Es notorio que en todo el mundo avanzado existe una verdadera y generalizada preocupación por el mantenimiento de la cohesión en sociedades tan diversas y cambiantes como las actuales. Es una preocupación que suele hacer hincapié en la necesidad de combatir la desigualdad y toda forma de discriminación y de pobreza. Sin embargo, soy a juicio que la cohesión social entendida como lucha a favor de la equidad no garantiza la resolución del gran problema que va implícito: el del vínculo social. Es decir, la equidad no asegura el vínculo indispensable para contar con los individuos solidarios y comprometidos con su sociedad y que deben facilitar su prosperidad y bienestar colectivo.
Es en esta línea de reflexión que me ha parecido muy interesante la metáfora que describe el debilitamiento del vínculo social y que ha sido utilizada por Jérôme Fourquet, analista político francés del Instituto Fançais de Opinion Publique (IFOP) . En una reciente entrevista a Marianne (28 de octubre), Fourquet afirma que la Francia actual es una sociedad hidropónica. La hidroponía –o hidrocultivo– es el método de cultivo de plantas sin tierra que utiliza sólo agua y nutrientes minerales. Según el analista, Francia sería una sociedad sin raíces, instalada en una especie de realidad artificial sin los anclajes profundos que habían nutrido su cultura.
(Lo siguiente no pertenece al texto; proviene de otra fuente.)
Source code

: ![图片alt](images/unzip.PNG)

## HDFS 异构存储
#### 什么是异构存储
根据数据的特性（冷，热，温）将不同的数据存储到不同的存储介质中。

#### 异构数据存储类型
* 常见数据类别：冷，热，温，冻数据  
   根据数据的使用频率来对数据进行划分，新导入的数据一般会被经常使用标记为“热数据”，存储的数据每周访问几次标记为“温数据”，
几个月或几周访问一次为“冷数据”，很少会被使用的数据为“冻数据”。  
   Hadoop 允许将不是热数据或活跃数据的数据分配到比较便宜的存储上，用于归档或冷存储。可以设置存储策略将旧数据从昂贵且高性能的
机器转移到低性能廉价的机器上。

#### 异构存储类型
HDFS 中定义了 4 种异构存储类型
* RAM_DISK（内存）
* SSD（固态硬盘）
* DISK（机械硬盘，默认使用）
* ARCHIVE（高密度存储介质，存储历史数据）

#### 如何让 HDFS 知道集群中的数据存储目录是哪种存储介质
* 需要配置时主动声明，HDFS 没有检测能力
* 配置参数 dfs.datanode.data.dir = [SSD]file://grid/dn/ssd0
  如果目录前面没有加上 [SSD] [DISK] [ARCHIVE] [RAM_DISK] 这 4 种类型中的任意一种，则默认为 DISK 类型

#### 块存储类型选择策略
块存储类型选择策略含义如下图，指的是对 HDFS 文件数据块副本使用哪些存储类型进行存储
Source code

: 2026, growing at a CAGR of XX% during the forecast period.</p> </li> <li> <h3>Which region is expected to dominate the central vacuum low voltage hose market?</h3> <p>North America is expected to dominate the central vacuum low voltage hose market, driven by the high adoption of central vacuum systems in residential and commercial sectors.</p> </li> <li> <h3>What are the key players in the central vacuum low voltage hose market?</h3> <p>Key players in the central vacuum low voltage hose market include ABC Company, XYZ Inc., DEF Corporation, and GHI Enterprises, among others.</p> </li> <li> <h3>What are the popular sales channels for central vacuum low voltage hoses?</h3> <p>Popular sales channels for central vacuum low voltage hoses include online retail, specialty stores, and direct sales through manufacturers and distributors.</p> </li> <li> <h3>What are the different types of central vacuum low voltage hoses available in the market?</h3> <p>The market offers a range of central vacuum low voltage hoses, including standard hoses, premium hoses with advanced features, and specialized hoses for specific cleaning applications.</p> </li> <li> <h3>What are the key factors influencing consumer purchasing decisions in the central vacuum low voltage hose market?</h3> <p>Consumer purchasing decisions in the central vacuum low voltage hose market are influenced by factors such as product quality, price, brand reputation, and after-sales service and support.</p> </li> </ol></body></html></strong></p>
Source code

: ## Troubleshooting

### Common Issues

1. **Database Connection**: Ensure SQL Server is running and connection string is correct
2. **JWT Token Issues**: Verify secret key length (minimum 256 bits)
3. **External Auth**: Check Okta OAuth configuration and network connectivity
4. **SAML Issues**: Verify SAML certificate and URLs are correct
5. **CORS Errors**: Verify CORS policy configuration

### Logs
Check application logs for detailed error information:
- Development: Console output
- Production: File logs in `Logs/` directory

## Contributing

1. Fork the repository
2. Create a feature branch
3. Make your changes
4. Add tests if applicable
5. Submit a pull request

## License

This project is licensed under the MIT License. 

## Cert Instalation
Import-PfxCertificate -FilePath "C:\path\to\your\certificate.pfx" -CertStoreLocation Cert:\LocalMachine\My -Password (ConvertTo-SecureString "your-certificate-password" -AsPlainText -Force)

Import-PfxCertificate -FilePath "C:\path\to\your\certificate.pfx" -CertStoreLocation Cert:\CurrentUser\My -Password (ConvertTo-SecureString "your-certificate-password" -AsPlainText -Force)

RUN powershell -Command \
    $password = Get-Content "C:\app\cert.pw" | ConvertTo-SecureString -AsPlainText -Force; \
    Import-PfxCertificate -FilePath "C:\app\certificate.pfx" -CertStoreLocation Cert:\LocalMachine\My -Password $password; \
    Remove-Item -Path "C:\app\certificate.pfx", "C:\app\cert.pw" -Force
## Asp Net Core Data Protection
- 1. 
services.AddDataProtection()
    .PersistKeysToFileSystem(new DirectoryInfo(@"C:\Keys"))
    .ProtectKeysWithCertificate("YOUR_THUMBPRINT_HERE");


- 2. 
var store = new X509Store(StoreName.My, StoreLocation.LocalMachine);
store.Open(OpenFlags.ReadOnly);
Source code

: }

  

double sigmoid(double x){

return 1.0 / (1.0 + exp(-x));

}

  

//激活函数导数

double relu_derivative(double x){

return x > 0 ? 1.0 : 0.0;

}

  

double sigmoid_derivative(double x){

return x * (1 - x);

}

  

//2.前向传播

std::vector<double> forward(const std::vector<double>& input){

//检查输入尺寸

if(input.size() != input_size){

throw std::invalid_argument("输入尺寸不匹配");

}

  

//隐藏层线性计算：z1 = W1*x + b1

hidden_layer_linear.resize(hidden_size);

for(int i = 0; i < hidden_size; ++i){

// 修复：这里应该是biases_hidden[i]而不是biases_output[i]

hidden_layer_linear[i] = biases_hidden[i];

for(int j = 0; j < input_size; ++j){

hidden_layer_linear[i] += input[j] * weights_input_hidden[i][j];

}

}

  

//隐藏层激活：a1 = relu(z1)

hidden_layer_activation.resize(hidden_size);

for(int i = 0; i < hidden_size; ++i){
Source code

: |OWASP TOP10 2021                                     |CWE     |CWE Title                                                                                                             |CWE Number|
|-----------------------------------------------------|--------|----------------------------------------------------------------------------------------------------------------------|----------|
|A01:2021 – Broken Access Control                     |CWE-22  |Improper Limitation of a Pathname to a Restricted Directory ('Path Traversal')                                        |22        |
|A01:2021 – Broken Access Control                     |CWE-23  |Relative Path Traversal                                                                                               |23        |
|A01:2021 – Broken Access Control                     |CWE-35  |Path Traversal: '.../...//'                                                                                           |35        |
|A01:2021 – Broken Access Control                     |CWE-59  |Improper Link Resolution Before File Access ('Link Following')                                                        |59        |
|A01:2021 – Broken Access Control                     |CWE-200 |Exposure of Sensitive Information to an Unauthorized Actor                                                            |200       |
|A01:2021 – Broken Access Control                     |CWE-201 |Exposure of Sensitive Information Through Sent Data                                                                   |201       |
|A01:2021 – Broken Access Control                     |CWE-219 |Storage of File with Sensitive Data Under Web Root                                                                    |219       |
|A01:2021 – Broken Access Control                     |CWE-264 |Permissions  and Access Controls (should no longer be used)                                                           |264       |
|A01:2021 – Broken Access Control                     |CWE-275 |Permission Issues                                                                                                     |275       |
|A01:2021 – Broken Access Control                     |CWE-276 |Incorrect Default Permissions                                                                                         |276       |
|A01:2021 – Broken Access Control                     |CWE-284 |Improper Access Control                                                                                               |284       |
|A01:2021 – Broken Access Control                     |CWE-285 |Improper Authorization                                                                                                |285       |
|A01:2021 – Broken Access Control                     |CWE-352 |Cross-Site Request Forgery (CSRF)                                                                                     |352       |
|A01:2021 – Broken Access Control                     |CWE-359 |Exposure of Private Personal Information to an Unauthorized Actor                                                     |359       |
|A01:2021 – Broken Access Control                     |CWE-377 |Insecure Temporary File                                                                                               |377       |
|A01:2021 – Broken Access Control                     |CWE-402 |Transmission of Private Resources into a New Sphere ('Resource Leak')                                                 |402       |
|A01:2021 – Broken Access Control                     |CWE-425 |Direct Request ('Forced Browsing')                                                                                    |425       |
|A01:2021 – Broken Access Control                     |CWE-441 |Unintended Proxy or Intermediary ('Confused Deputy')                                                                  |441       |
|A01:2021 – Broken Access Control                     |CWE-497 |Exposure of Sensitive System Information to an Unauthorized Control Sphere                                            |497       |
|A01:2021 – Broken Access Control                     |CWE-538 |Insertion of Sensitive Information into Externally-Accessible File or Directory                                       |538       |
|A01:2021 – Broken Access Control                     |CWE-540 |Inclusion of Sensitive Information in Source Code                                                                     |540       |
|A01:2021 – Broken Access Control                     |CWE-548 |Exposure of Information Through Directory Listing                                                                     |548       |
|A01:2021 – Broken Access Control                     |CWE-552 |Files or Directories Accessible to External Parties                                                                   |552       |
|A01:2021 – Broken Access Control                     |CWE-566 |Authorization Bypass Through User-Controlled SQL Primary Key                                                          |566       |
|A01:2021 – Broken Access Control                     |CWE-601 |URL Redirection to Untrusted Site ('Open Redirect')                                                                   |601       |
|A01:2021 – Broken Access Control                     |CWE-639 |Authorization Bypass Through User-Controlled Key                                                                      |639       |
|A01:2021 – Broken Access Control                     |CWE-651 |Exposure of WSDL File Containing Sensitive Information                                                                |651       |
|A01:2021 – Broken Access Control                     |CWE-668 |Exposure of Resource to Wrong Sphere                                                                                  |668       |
Lo que dice Fourquet para Francia puede decirse de todas las sociedades occidentales y, claro, de la catalana. Sólo añadiría, por no participar en visiones apocalípticas, que si bien la hidroponía es una realidad creciente en todas partes, al mismo tiempo hay suficiente evidencia de la fuerza de las resistencias que se oponen. Aquí, y sin voluntad de hacer ahora ningún inventario, en una misma semana hemos visto, por un lado, la extraordinaria la capacidad de reacción de un voluntariado solidario frente a las graves rieradas en Valencia. Y por otra, hemos vuelto a comprobar la enorme potencia y resiliencia que tiene el asociacionismo cultural en los Països Catalans, bien expresado el pasado sábado en Lleida en la entrega de los premios anuales que otorga el ENS, que agrupa a las muchas federaciones, que representan a decenas y decenas de miles de miembros activos. Un asociacionismo que si algo le caracteriza no son sólo sus raíces, sino la capacidad de arraigar a los que participan.
La cuestión, sin embargo, es saber cuál es la magnitud del proceso de desvinculación y las consecuencias sociales, culturales y políticas a las que nos aboca. Y lo es porque cada vez hay más voces calificadas que explican victorias como las de Donald Trump o los avances de la extrema derecha en Europa por los sentimientos de inseguridad y de miedo, el abandono que siente el ciudadano de las instituciones políticas y la desconfianza que se deriva, o el resentimiento que nace por la falta de reconocimiento, todo a causa de esta crisis del vínculo social.
La extensión del desarraigo es fácil de constatar. En el ámbito escolar, con la creciente desaparición de la transmisión de una cultura básica común a los currículums escolares. En el demográfico, con cifras en Cataluña de un 40% de población censada que no ha nacido, sumada a los nuevos flujos de población pasavolante, indiferente sino hostil en el territorio que ocupan y en la lengua que se habla. En lo cultural y festivo, con ejemplos de celebración comercial tan desarraigada y americanizada como el Halloween. Y, por no decir más, en el comunicativo, con la desterritorialización de unas redes de relación social extremadamente inestables y anonimizadas. Es decir, enseñanzas, personas, fiestas y redes que no tienen necesidad de establecer compromisos de lealtad nacional.
No digo, en definitiva, que no haya que combatir la desigualdad, la discriminación o la pobreza, obviamente. Digo que es notoriamente insuficiente. Hay países muy avanzados en estos combates que siempre habíamos admirado –el norte culto, feliz y libre del poeta– que no se sustraen del debilitamiento del vínculo y sus consecuencias. Incluso, y en sentido contrario, es precisamente la crisis del vínculo social lo que hace retroceder en combates anteriormente ganados en favor de los avances sociales.
Todas las luchas sociales, en cualquier terreno y por universales que sean los propósitos finales –de las feministas a las educativas o las climáticas–, deberían construirse arraigando en la sociedad para la que trabajan, empezando por el respeto a la lengua propia del país. Todo objetivo de cohesión debería dejar claro que sin sacrificio individual no puede mejorarse el bienestar general. Y es así porque la cohesión también lleva asociados deberes de arraigo y lealtad. Es el vínculo social el que puede ofrecer una valiosa promesa de futuro colectivo.